When I reached the address on a commercial street with apartments above retail stores, a black station wagon, the undertaker’s vehicle, was parked just ahead of me in front of the building. The name plate in the back side window indicated this was a well established funeral firm. The building door was open and I climbed the dark staircase in this firetrap of an edifice to the third floor. The undertaker was outside the open apartment door in the hallway at the top of the staircase. He was about twenty years old. His last name was the same as that of his firm.  He was the youngest member of the family business!  Mr. Kelly lay on a sofa in the small dark unkempt living room, quite dead and already cold. His son was sobbing sitting nearby. 

The son said that when his dad returned home in the late evening from a Thanksgiving trip to upper New York state, he was very weak and vomiting. Mr. Kelly had left the apartment Thanksgiving morning and forgotten to take his cortisone drug with him. He had been drinking again to celebrate Thanksgiving the evening before. He had been sick all day but decided to drive home.

This history suggested that it was a miracle that Mr. Kelly was able to get home alive but a tragedy that he did not drive himself to an emergency room first, where he could have been saved by an injection of intravenous cortisone.   His weakness was so profound that his son had to drag his father up the stairs. His abdominal pain and vomiting were typical of acute adrenal insufficiency. He fell onto his parlor sofa and probably died of low blood pressure characteristic of adrenal insufficiency.

The son was attentive to his father and I could not conceive of him being devious enough to make up this story.  He was not the type of person who could poison his daddy;  nor was he an able enough actor to be playing a role as a bereaved son.   I went down to a street phone to call the acting ME as there was no phone in their apartment.  I apologized for awakening him at 2:30 am to tell him that I did not think a post mortem exam would be more informative than what I recognized already.  I thought it appropriate to release the body to the undertaker if the ME agreed. I would certify that the cause of death was natural secondary to adrenal insufficiency.  The ME was pleased and immediately ended our conversation.  

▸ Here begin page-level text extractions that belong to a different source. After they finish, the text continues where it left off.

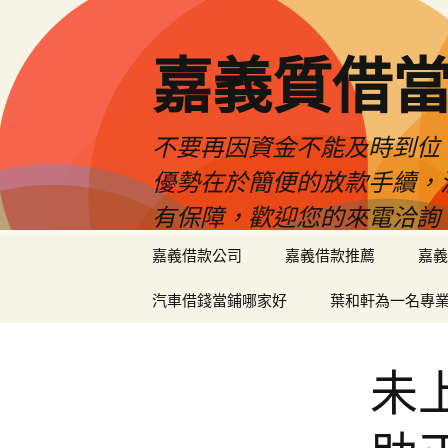
嘉義質借當
不要再因資金不能及時到位
優勢在於簡便的放款手續，
有保障，歡迎您的來電洽詢
跳
嘉義借款公司
嘉義借款推薦
嘉義
至
內
汽車借錢當鋪哪家好
葉和軒為一名專
容
區
未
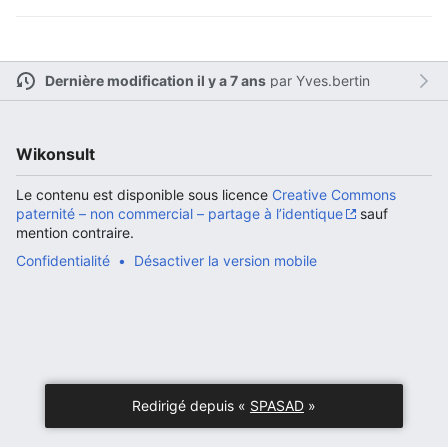
Dernière modification il y a 7 ans
par
Yves.bertin
Ouvrir le menu principal
Rech
Wikonsult
Le contenu est disponible sous licence
Creative Commons
paternité – non commercial – partage à l’identique
sauf
mention contraire.
Lire
Suivre
Modi
Confidentialité
Désactiver la version mobile
Redirigé depuis «
SPASAD
»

When I returned to the apartment, the young undertaker was sitting next to the son trying to console him. He asked if a priest would be helpful. The son did not disagree.  So the undertaker went to the same street phone which I used and called a thereby parish. When he returned, he told me that a priest would not be visiting. Because we were two flights above the street, the undertaker, the son and I toiled to bring the body down the stairs to the station wagon. Once Mr. Kelly was secured in the back of the wagon, I asked young Kelly if he would be all right. When he said he was okay, I shook hands with him and told the undertaker where to pick up the death certificate. I thanked him for his help. We all parted at the curb. I arrived home at dawn, thinking that the world was still asleep as the undertaker and I did our job that night.

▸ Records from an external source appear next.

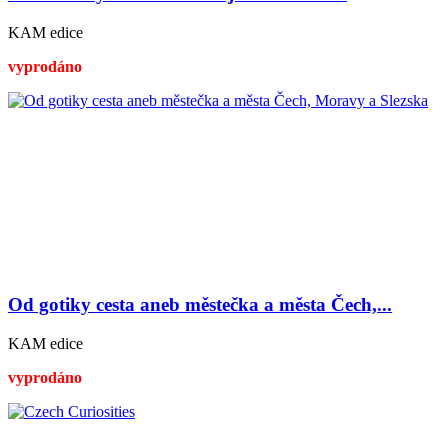
KAM edice
vyprodáno
Od gotiky cesta aneb městečka a města Čech,...
KAM edice
vyprodáno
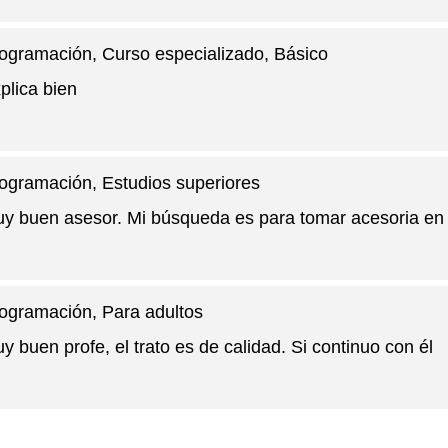
ogramación
, Curso especializado, Básico
plica bien
ogramación
, Estudios superiores
y buen asesor. Mi búsqueda es para tomar acesoria en
ogramación
, Para adultos
y buen profe, el trato es de calidad. Si continuo con él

Twenty-five years later the physician who was acting ME that night came to me as a patient with one of the most profound diabetic neuropathies I had ever encountered. He was addicted to narcotics to relieve pain. He asked me to help him detoxify from narcotics while treating his neuropathic pain. I told him I was not qualified to use methadone. He said I underestimated my reputation and that the medical board would understand that I was prescribing methadone appropriately and ethically. I undertook that challenge and his care and recovery was one of the most privileged experiences of my career.